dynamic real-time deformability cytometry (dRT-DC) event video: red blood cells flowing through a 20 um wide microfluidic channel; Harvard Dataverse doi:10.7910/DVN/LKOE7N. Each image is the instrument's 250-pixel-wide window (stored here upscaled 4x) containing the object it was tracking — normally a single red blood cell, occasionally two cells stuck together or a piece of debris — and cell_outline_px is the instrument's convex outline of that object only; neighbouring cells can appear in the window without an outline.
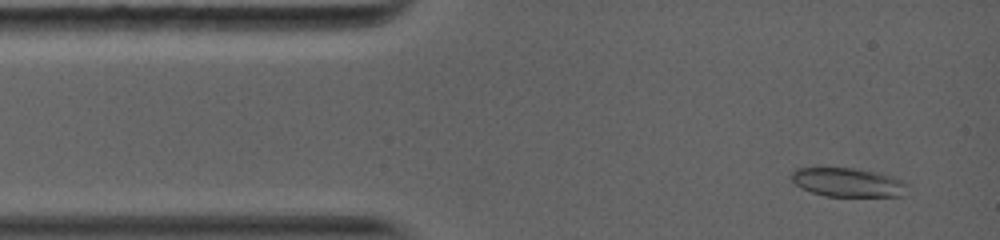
{"species": "common noctule bat (a hibernating species)", "species_latin": "Nyctalus noctula", "temperature_condition": "warm", "stored_images_in_passage": 30, "camera_frame_rate_fps": 5000, "um_per_image_px": 0.085, "animal": {"sex": "female", "body_mass_g": 19.0, "forearm_length_mm": 56.7}, "frame": {"image": 1, "passage_image": 3, "time_ms": 0.6, "image_size_px": [1000, 240], "cell_outline_px": [[904, 184], [900, 196], [824, 196], [800, 188], [792, 180], [792, 172], [796, 168], [852, 168], [876, 172], [892, 176], [900, 180]], "centroid_in_image_um": [71.97, 15.5], "position_along_channel_um": 13.0, "area_um2": 19.02}}
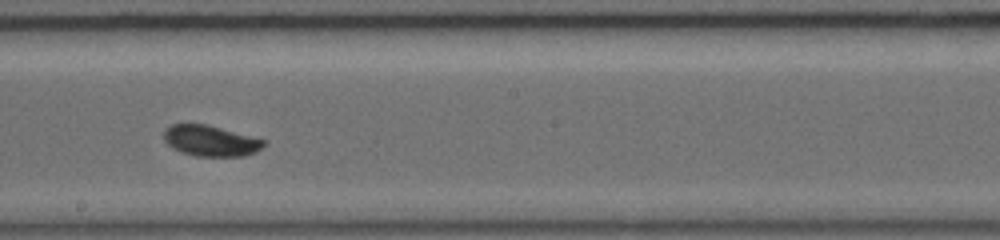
{"frame": {"image": 2, "passage_image": 16, "time_ms": 7.2, "image_size_px": [1000, 240], "cell_outline_px": [[268, 144], [256, 152], [244, 156], [196, 156], [180, 152], [172, 148], [164, 140], [164, 128], [172, 124], [208, 124], [264, 140]], "centroid_in_image_um": [17.89, 11.97], "position_along_channel_um": 230.3, "area_um2": 18.03}}
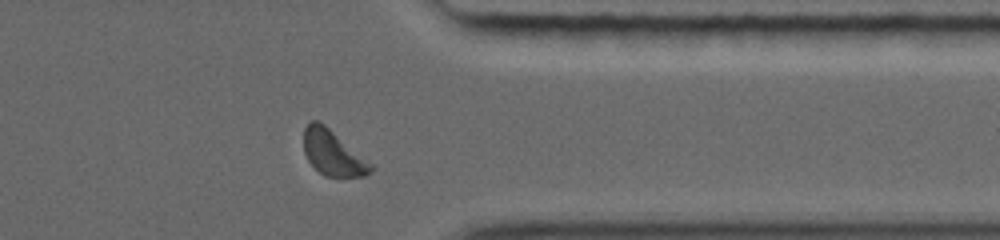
{"frame": {"image": 3, "passage_image": 27, "time_ms": 11.0, "image_size_px": [1000, 240], "cell_outline_px": [[372, 172], [364, 176], [324, 176], [308, 160], [304, 152], [304, 128], [312, 120], [320, 120], [372, 164]], "centroid_in_image_um": [28.28, 12.98], "position_along_channel_um": 383.1, "area_um2": 17.4}, "authors_computed_cell_mechanics": {"area_um2": 17.9758, "velocity_mm_per_s": 4.1229, "shape_relaxation_time_tau1_ms": 1.6602, "shape_relaxation_time_tau2_ms": null, "deformation_change_tau1": 0.0901, "deformation_change_tau2": null}}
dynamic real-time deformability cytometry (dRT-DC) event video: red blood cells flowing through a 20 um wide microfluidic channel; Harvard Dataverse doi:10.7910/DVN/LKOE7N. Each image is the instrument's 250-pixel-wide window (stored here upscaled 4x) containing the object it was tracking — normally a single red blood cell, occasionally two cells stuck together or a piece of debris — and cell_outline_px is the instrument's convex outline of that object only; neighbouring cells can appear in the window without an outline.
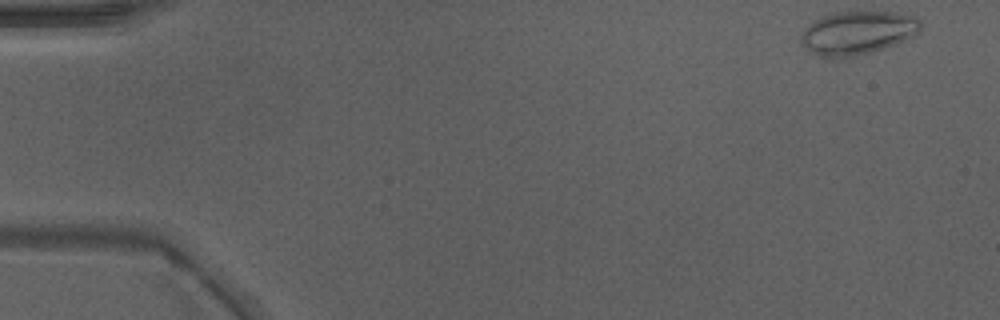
{"species": "Egyptian fruit bat (a non-hibernating species)", "species_latin": "Rousettus aegyptiacus", "temperature_condition": "warm", "stored_images_in_passage": 46, "camera_frame_rate_fps": 3000, "um_per_image_px": 0.085, "animal": {"sex": "male"}, "frame": {"image": 1, "passage_image": 1, "time_ms": 0.0, "image_size_px": [1000, 320], "cell_outline_px": [[924, 24], [920, 32], [896, 44], [884, 48], [852, 56], [820, 56], [812, 52], [800, 44], [800, 36], [804, 28], [812, 20], [820, 16], [836, 12], [892, 12], [916, 16]], "centroid_in_image_um": [72.9, 2.75], "position_along_channel_um": 12.1, "area_um2": 30.23}}
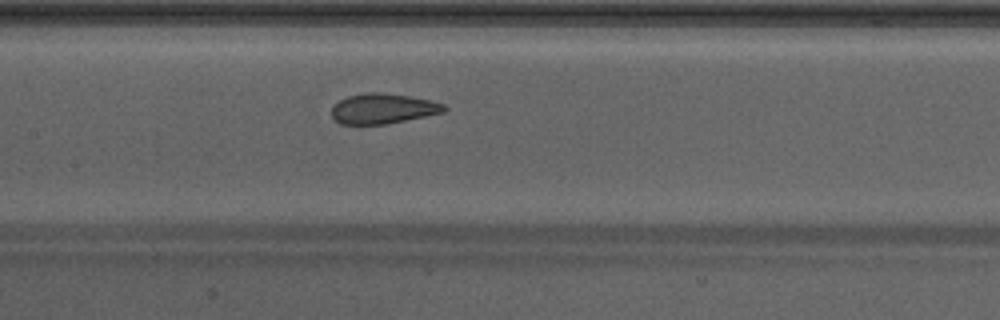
{"frame": {"image": 2, "passage_image": 22, "time_ms": 7.0, "image_size_px": [1000, 320], "cell_outline_px": [[448, 108], [444, 112], [384, 124], [340, 124], [332, 116], [332, 104], [348, 96], [368, 92], [380, 92], [408, 96], [428, 100], [444, 104]], "centroid_in_image_um": [32.52, 9.23], "position_along_channel_um": 174.9, "area_um2": 19.54}}
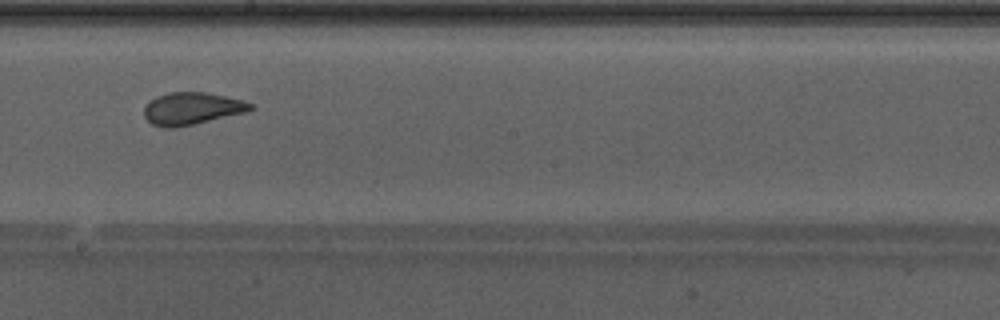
{"frame": {"image": 3, "passage_image": 26, "time_ms": 8.333, "image_size_px": [1000, 320], "cell_outline_px": [[256, 108], [248, 112], [192, 124], [172, 128], [164, 128], [152, 124], [144, 116], [144, 108], [156, 96], [168, 92], [204, 92], [244, 100], [252, 104]], "centroid_in_image_um": [16.34, 9.22], "position_along_channel_um": 231.9, "area_um2": 19.94}, "authors_computed_cell_mechanics": {"area_um2": 20.7502, "velocity_mm_per_s": 4.2914, "shape_relaxation_time_tau1_ms": 5.5411, "shape_relaxation_time_tau2_ms": 0.916, "deformation_change_tau1": 0.167, "deformation_change_tau2": 0.0458}}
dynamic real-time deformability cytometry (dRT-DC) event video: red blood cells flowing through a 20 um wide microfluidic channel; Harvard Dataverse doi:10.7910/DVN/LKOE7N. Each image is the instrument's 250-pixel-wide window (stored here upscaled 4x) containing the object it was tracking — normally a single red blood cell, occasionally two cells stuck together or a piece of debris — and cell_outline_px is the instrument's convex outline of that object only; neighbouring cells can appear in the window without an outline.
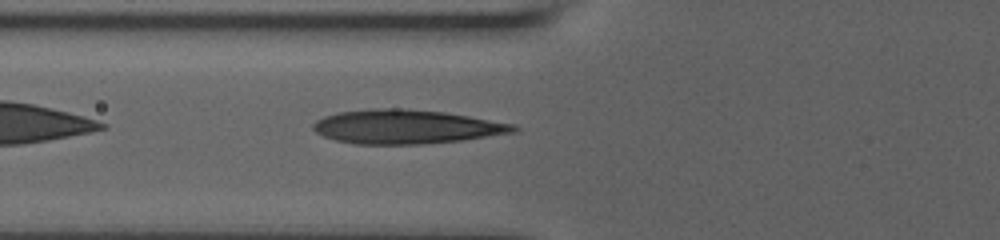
++++++
Quote the records in full and exactly; skip any image.

dynamic real-time deformability cytometry (dRT-DC) event video: red blood cells flowing through a 20 um wide microfluidic channel; Harvard Dataverse doi:10.7910/DVN/LKOE7N. Each image is the instrument's 250-pixel-wide window (stored here upscaled 4x) containing the object it was tracking — normally a single red blood cell, occasionally two cells stuck together or a piece of debris — and cell_outline_px is the instrument's convex outline of that object only; neighbouring cells can appear in the window without an outline.
{"species": "common noctule bat (a hibernating species)", "species_latin": "Nyctalus noctula", "temperature_condition": "warm", "stored_images_in_passage": 30, "camera_frame_rate_fps": 5000, "um_per_image_px": 0.085, "animal": {"sex": "female", "body_mass_g": 19.0, "forearm_length_mm": 56.7}, "frame": {"image": 1, "passage_image": 3, "time_ms": 0.6, "image_size_px": [1000, 240], "cell_outline_px": [[904, 184], [900, 196], [824, 196], [800, 188], [792, 180], [792, 172], [796, 168], [852, 168], [876, 172], [892, 176], [900, 180]], "centroid_in_image_um": [71.97, 15.5], "position_along_channel_um": 13.0, "area_um2": 19.02}}
{"frame": {"image": 2, "passage_image": 16, "time_ms": 7.2, "image_size_px": [1000, 240], "cell_outline_px": [[268, 144], [256, 152], [244, 156], [196, 156], [180, 152], [172, 148], [164, 140], [164, 128], [172, 124], [208, 124], [264, 140]], "centroid_in_image_um": [17.89, 11.97], "position_along_channel_um": 230.3, "area_um2": 18.03}}
{"frame": {"image": 3, "passage_image": 27, "time_ms": 11.0, "image_size_px": [1000, 240], "cell_outline_px": [[372, 172], [364, 176], [324, 176], [308, 160], [304, 152], [304, 128], [312, 120], [320, 120], [372, 164]], "centroid_in_image_um": [28.28, 12.98], "position_along_channel_um": 383.1, "area_um2": 17.4}, "authors_computed_cell_mechanics": {"area_um2": 17.9758, "velocity_mm_per_s": 4.1229, "shape_relaxation_time_tau1_ms": 1.6602, "shape_relaxation_time_tau2_ms": null, "deformation_change_tau1": 0.0901, "deformation_change_tau2": null}}
dynamic real-time deformability cytometry (dRT-DC) event video: red blood cells flowing through a 20 um wide microfluidic channel; Harvard Dataverse doi:10.7910/DVN/LKOE7N. Each image is the instrument's 250-pixel-wide window (stored here upscaled 4x) containing the object it was tracking — normally a single red blood cell, occasionally two cells stuck together or a piece of debris — and cell_outline_px is the instrument's convex outline of that object only; neighbouring cells can appear in the window without an outline.
{"species": "Egyptian fruit bat (a non-hibernating species)", "species_latin": "Rousettus aegyptiacus", "temperature_condition": "warm", "stored_images_in_passage": 46, "camera_frame_rate_fps": 3000, "um_per_image_px": 0.085, "animal": {"sex": "male"}, "frame": {"image": 1, "passage_image": 1, "time_ms": 0.0, "image_size_px": [1000, 320], "cell_outline_px": [[924, 24], [920, 32], [896, 44], [884, 48], [852, 56], [820, 56], [812, 52], [800, 44], [800, 36], [804, 28], [812, 20], [820, 16], [836, 12], [892, 12], [916, 16]], "centroid_in_image_um": [72.9, 2.75], "position_along_channel_um": 12.1, "area_um2": 30.23}}
{"frame": {"image": 2, "passage_image": 22, "time_ms": 7.0, "image_size_px": [1000, 320], "cell_outline_px": [[448, 108], [444, 112], [384, 124], [340, 124], [332, 116], [332, 104], [348, 96], [368, 92], [380, 92], [408, 96], [428, 100], [444, 104]], "centroid_in_image_um": [32.52, 9.23], "position_along_channel_um": 174.9, "area_um2": 19.54}}
{"frame": {"image": 3, "passage_image": 26, "time_ms": 8.333, "image_size_px": [1000, 320], "cell_outline_px": [[256, 108], [248, 112], [192, 124], [172, 128], [164, 128], [152, 124], [144, 116], [144, 108], [156, 96], [168, 92], [204, 92], [244, 100], [252, 104]], "centroid_in_image_um": [16.34, 9.22], "position_along_channel_um": 231.9, "area_um2": 19.94}, "authors_computed_cell_mechanics": {"area_um2": 20.7502, "velocity_mm_per_s": 4.2914, "shape_relaxation_time_tau1_ms": 5.5411, "shape_relaxation_time_tau2_ms": 0.916, "deformation_change_tau1": 0.167, "deformation_change_tau2": 0.0458}}
dynamic real-time deformability cytometry (dRT-DC) event video: red blood cells flowing through a 20 um wide microfluidic channel; Harvard Dataverse doi:10.7910/DVN/LKOE7N. Each image is the instrument's 250-pixel-wide window (stored here upscaled 4x) containing the object it was tracking — normally a single red blood cell, occasionally two cells stuck together or a piece of debris — and cell_outline_px is the instrument's convex outline of that object only; neighbouring cells can appear in the window without an outline.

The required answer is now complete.